中国是一个湖泊众多的国家,据2005—2006年的湖泊调查结果,我国现有面积1.0 km2以上的天然湖泊2693个(马荣华等,2011).20世纪80年代以前,我国多数淡水湖泊的水质良好,能够满足工农业和生活饮用水标准(Le et al.,2010).然而,在近30年高速经济社会发展和相对滞后的环境保护措施双重因素作用下,特别是农业化肥施用和城市人口的激增,导致污染物入湖量激增,湖泊生态系统被破坏,造成淡水湖泊的水质急剧恶化,成为制约地区经济社会和环境可持续发展的主要因素(Liu et al.,2007).在20世纪70年初,我国34个主要湖泊中有92%是中等营养状态,富营养湖泊仅占5%.然而,从1978到1987年不到10年的时间,富营养化湖泊比例从5%急剧上升到55%,并呈现继续上升的趋势(Jin et al.,2005; Liu et al.,2007).鄱阳湖 是我国最大的淡水湖泊,多年平均水域面积3900 km2,流域面积16.22万km2,年均注入长江水量1436亿m3,占长江多年平均径流量的16%.鄱阳湖不仅对长江中下游地区的水文水资源具有重要影响,同时也是全球生物多样性保护的热点地区,鄱阳湖国家自然保护区是我国首批列入《国际重要湿地名录》的7个区域之一.然而,随着地区经济社会的迅速发展,鄱阳湖水质出现恶化趋势,特别是从20世纪70年代末开始,湖体的氮磷浓度呈现不断上升趋势(刘润润等,2011),富营养化水平不断加剧(王毛兰等,2008).氮磷营养盐排放已成为制约鄱阳湖水环境改善的主要问题.

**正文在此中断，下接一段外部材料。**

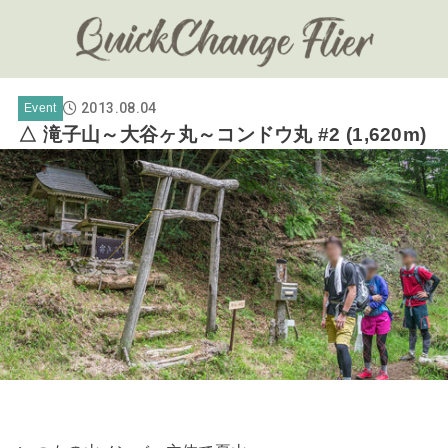
2013.08.04
Event
△ 滝子山～大谷ヶ丸～コンドウ丸 #2 (1,620m)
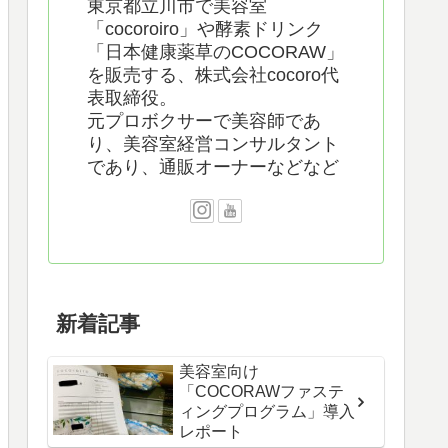
東京都立川市で美容室
「cocoroiro」や酵素ドリンク
「日本健康薬草のCOCORAW」
を販売する、株式会社cocoro代
表取締役。
元プロボクサーで美容師であ
り、美容室経営コンサルタント
であり、通販オーナーなどなど
新着記事
美容室向け
「COCORAWファステ
ィングプログラム」導入
レポート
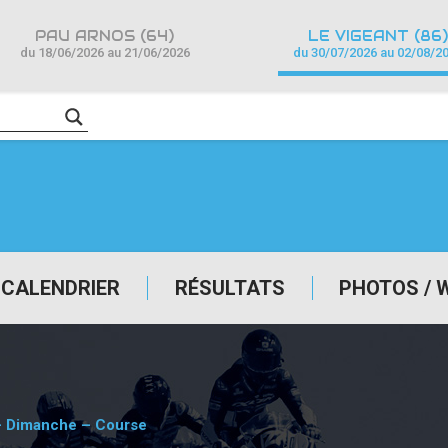
PAU ARNOS (64)
LE VIGEANT (86)
du 18/06/2026 au 21/06/2026
du 30/07/2026 au 02/08/2
CALENDRIER
RÉSULTATS
PHOTOS / 
 – Dimanche – Course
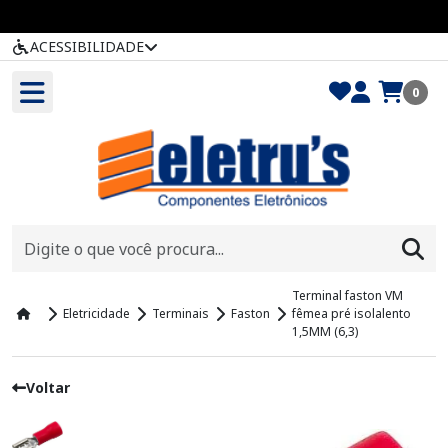
ACESSIBILIDADE
0
Terminal faston VM
Eletricidade
Terminais
Faston
fêmea pré isolalento
1,5MM (6,3)
Voltar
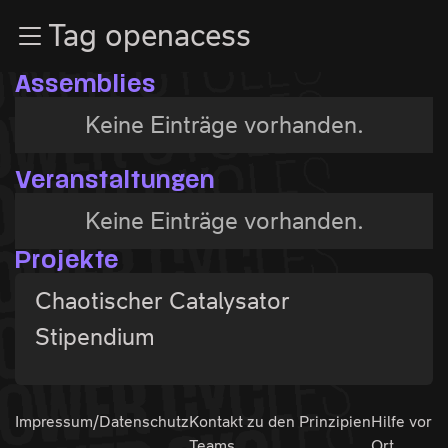
Zur Navigation
Tag openacess
Zum Inhalt
Zum Footer
Assemblies
Keine Einträge vorhanden.
Veranstaltungen
Keine Einträge vorhanden.
Projekte
Chaotischer Catalysator
Stipendium
Impressum/Datenschutz
Kontakt zu den
Prinzipien
Hilfe vor
Teams
Ort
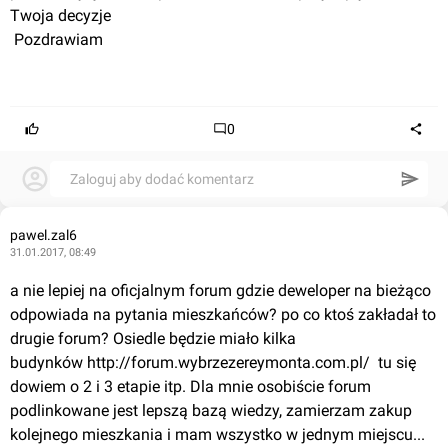
Twoja decyzje
 Pozdrawiam
0
Zaloguj aby dodać komentarz
pawel.zal6
31.01.2017, 08:49
a nie lepiej na oficjalnym forum gdzie deweloper na bieżąco 
odpowiada na pytania mieszkańców? po co ktoś zakładał to 
drugie forum? Osiedle będzie miało kilka 
budynków http://forum.wybrzezereymonta.com.pl/  tu się 
dowiem o 2 i 3 etapie itp. Dla mnie osobiście forum 
podlinkowane jest lepszą bazą wiedzy, zamierzam zakup 
kolejnego mieszkania i mam wszystko w jednym miejscu... 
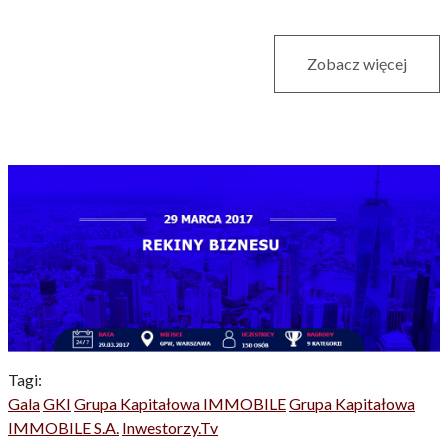
Zobacz więcej
Tagi:
Gala
GKI
Grupa Kapitałowa IMMOBILE
Grupa Kapitałowa
IMMOBILE S.A.
Inwestorzy.tv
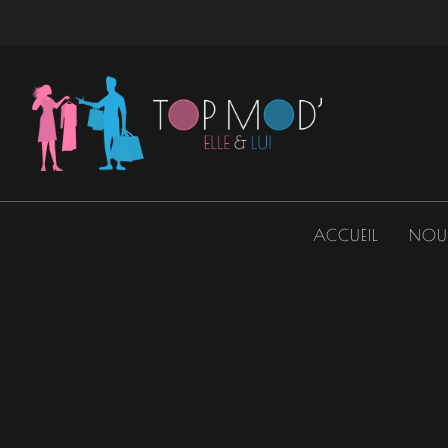
Aller
au
contenu
ACCUEIL
NOU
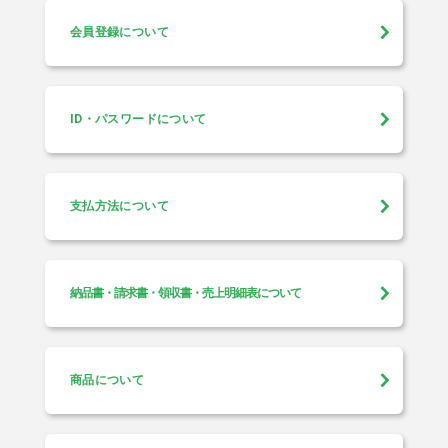
会員登録について
ID・パスワードについて
支払方法について
納品書・請求書・領収書・売上明細表について
商品について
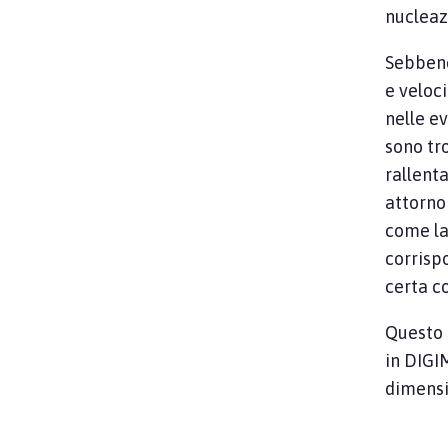
nuclea
Sebbene
e veloci
nelle e
sono tro
rallent
attorno 
come la
corrisp
certa co
Questo 
in DIGI
dimensi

如何长期、有效地控制湖泊氮磷水平成为世界湖泊环境管理领域的重要科学问题.从湖泊富营养化问题首次提出以来,氮磷的控制策略经历了从末端治理、源头控制、过程减排、水生态修复到多种控制手段综合运用的发展历程,这些措施在不同地区的应用取得的成效不一,总体来看,氮磷的富集问题仍然是湖泊生态环境的主要威胁,而缺乏从系统的角度分析流域氮磷的输入和环境响应机制是导致氮磷控制失效的重要原因.国内外众多研究案例表明,流域的氮磷控制较常规污染物具有更长的周期,国外众多流域经过长期治理,其他污染物浓度下降的明显,但氮磷浓度长期维持在较高水平,甚至不断上升(Burt et al.,2011; Sprague et al.,2011).湖泊氮磷浓度对流域常规末端治理措施的低水平响应表明,流域营养盐控制需要创新性地提出一种适用于湖泊流域氮磷控制的新思路与方法.氮磷控制作为一个复杂的系统工程,除了传统的末端控制措施外,还需要明确其输入来源和环境响应.当前湖泊流域的氮磷研究多集中于人类经济社会系统末端输出量的分析(污染物排放量)及其与水环境质量响应,很少从流域人为输入的角度进行分析,缺乏从系统角度分析流域氮磷营养盐产生机制和影响因素,从而难以从根本上实现湖泊流域氮磷营养盐问题的有效治理.基于此,本研究以鄱阳湖流域为研究区域,拟通过对流域长序列(1954—2013年)人为氮磷输入量的估算和水环境质量响应关系建立回答3个基本问题:①人类活动对鄱阳湖流域氮磷输入造成了多大的影响?②流域氮磷输入变化的主要原因是什么?③鄱阳湖氮磷浓度是否对陆域人为氮磷输入产生了响应?响应的强度如何?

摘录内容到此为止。